- Input material
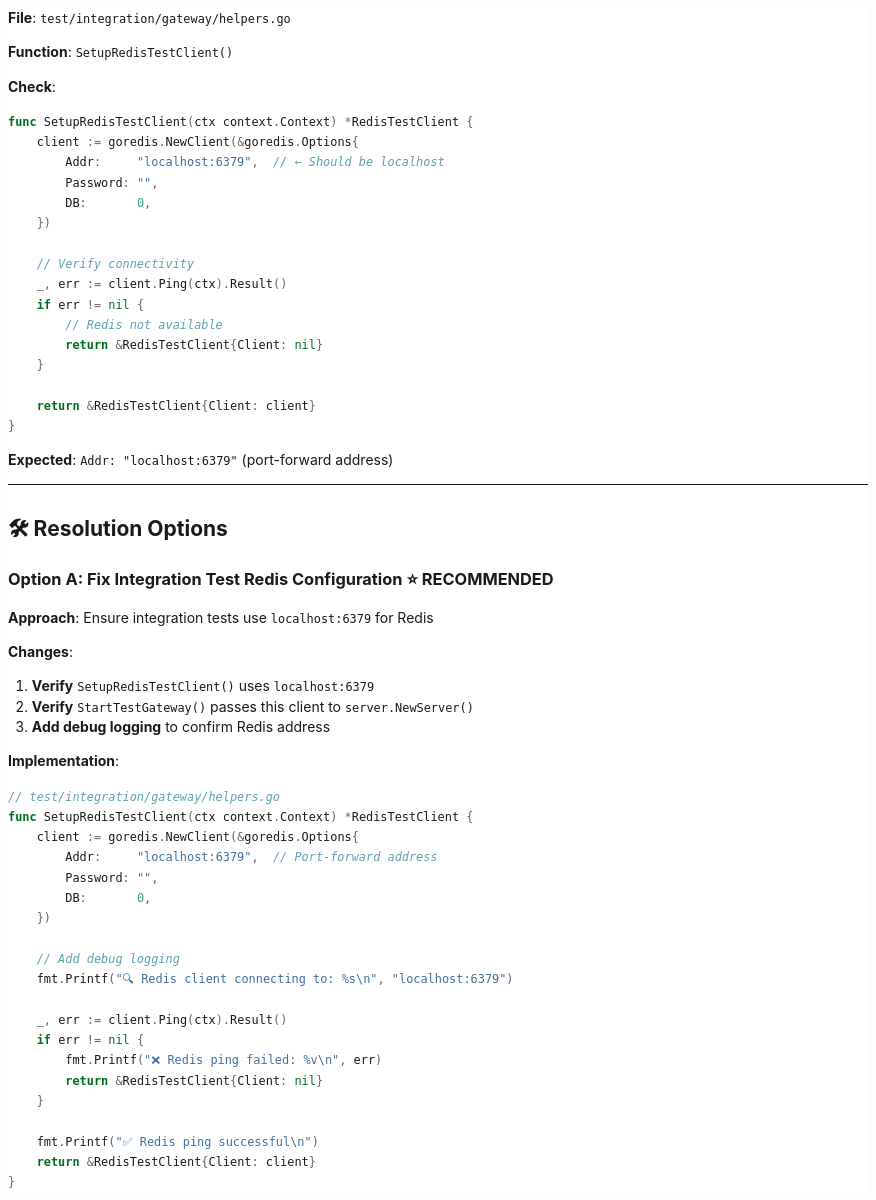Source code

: **File**: `test/integration/gateway/helpers.go`

**Function**: `SetupRedisTestClient()`

**Check**:
```go
func SetupRedisTestClient(ctx context.Context) *RedisTestClient {
    client := goredis.NewClient(&goredis.Options{
        Addr:     "localhost:6379",  // ← Should be localhost
        Password: "",
        DB:       0,
    })

    // Verify connectivity
    _, err := client.Ping(ctx).Result()
    if err != nil {
        // Redis not available
        return &RedisTestClient{Client: nil}
    }

    return &RedisTestClient{Client: client}
}
```

**Expected**: `Addr: "localhost:6379"` (port-forward address)

---

## 🛠️ **Resolution Options**

### **Option A: Fix Integration Test Redis Configuration** ⭐ **RECOMMENDED**

**Approach**: Ensure integration tests use `localhost:6379` for Redis

**Changes**:
1. **Verify** `SetupRedisTestClient()` uses `localhost:6379`
2. **Verify** `StartTestGateway()` passes this client to `server.NewServer()`
3. **Add debug logging** to confirm Redis address

**Implementation**:
```go
// test/integration/gateway/helpers.go
func SetupRedisTestClient(ctx context.Context) *RedisTestClient {
    client := goredis.NewClient(&goredis.Options{
        Addr:     "localhost:6379",  // Port-forward address
        Password: "",
        DB:       0,
    })

    // Add debug logging
    fmt.Printf("🔍 Redis client connecting to: %s\n", "localhost:6379")

    _, err := client.Ping(ctx).Result()
    if err != nil {
        fmt.Printf("❌ Redis ping failed: %v\n", err)
        return &RedisTestClient{Client: nil}
    }

    fmt.Printf("✅ Redis ping successful\n")
    return &RedisTestClient{Client: client}
}
```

- What you will do
Only the number is required: state how many lines of the entries hold the word "forward".

- Exercise output
2